→ **Instructions to follow**:
Look through the entries for the line containing "1. Для потребителей". Then output that line and every line after it, exactly, to the end.
The input: Begin
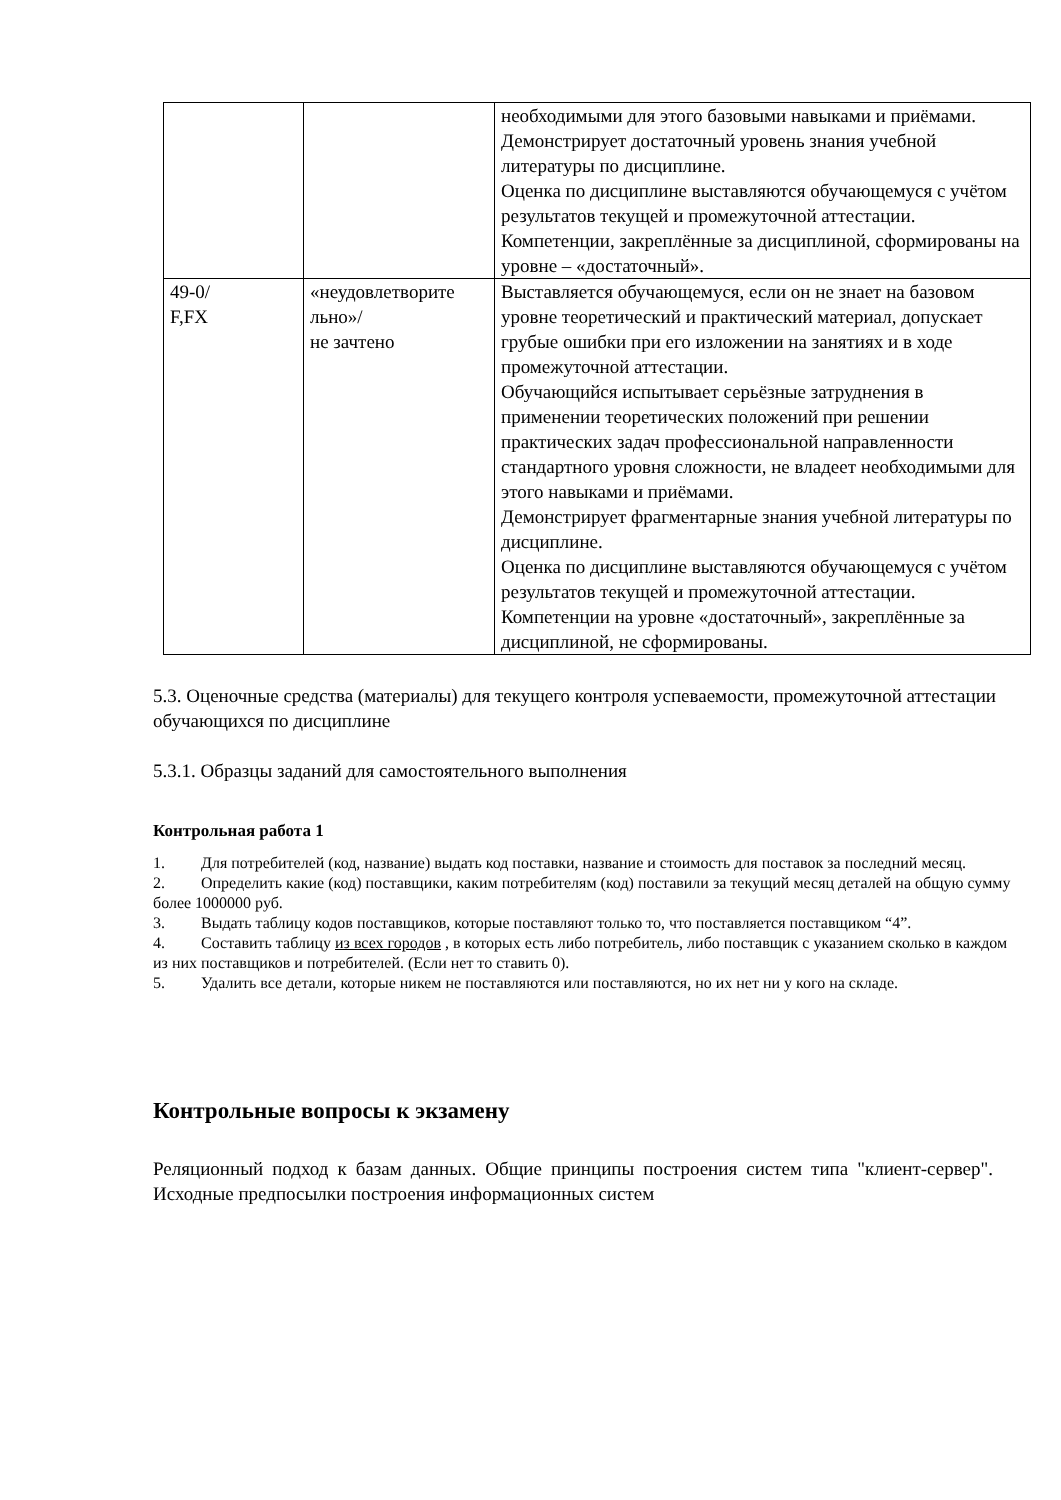| | | необходимыми для этого базовыми навыками и приёмами. Демонстрирует достаточный уровень знания учебной литературы по дисциплине. Оценка по дисциплине выставляются обучающемуся с учётом результатов текущей и промежуточной аттестации. Компетенции, закреплённые за дисциплиной, сформированы на уровне – «достаточный». |
| 49-0/ F,FX | «неудовлетворите льно»/ не зачтено | Выставляется обучающемуся, если он не знает на базовом уровне теоретический и практический материал, допускает грубые ошибки при его изложении на занятиях и в ходе промежуточной аттестации. Обучающийся испытывает серьёзные затруднения в применении теоретических положений при решении практических задач профессиональной направленности стандартного уровня сложности, не владеет необходимыми для этого навыками и приёмами. Демонстрирует фрагментарные знания учебной литературы по дисциплине. Оценка по дисциплине выставляются обучающемуся с учётом результатов текущей и промежуточной аттестации. Компетенции на уровне «достаточный», закреплённые за дисциплиной, не сформированы. |
5.3. Оценочные средства (материалы) для текущего контроля успеваемости, промежуточной аттестации обучающихся по дисциплине
5.3.1. Образцы заданий для самостоятельного выполнения
Контрольная работа 1
1. Для потребителей (код, название) выдать код поставки, название и стоимость для поставок за последний месяц.
2. Определить какие (код) поставщики, каким потребителям (код) поставили за текущий месяц деталей на общую сумму более 1000000 руб.
3. Выдать таблицу кодов поставщиков, которые поставляют только то, что поставляется поставщиком “4”.
4. Составить таблицу из всех городов , в которых есть либо потребитель, либо поставщик с указанием сколько в каждом из них поставщиков и потребителей. (Если нет то ставить 0).
5. Удалить все детали, которые никем не поставляются или поставляются, но их нет ни у кого на складе.
Контрольные вопросы к экзамену
Реляционный подход к базам данных. Общие принципы построения систем типа "клиент-сервер". Исходные предпосылки построения информационных систем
The input: End
→ **Task response**:
1. Для потребителей (код, название) выдать код поставки, название и стоимость для поставок за последний месяц.
2. Определить какие (код) поставщики, каким потребителям (код) поставили за текущий месяц деталей на общую сумму более 1000000 руб.
3. Выдать таблицу кодов поставщиков, которые поставляют только то, что поставляется поставщиком “4”.
4. Составить таблицу из всех городов , в которых есть либо потребитель, либо поставщик с указанием сколько в каждом из них поставщиков и потребителей. (Если нет то ставить 0).
5. Удалить все детали, которые никем не поставляются или поставляются, но их нет ни у кого на складе.
Контрольные вопросы к экзамену
Реляционный подход к базам данных. Общие принципы построения систем типа "клиент-сервер". Исходные предпосылки построения информационных систем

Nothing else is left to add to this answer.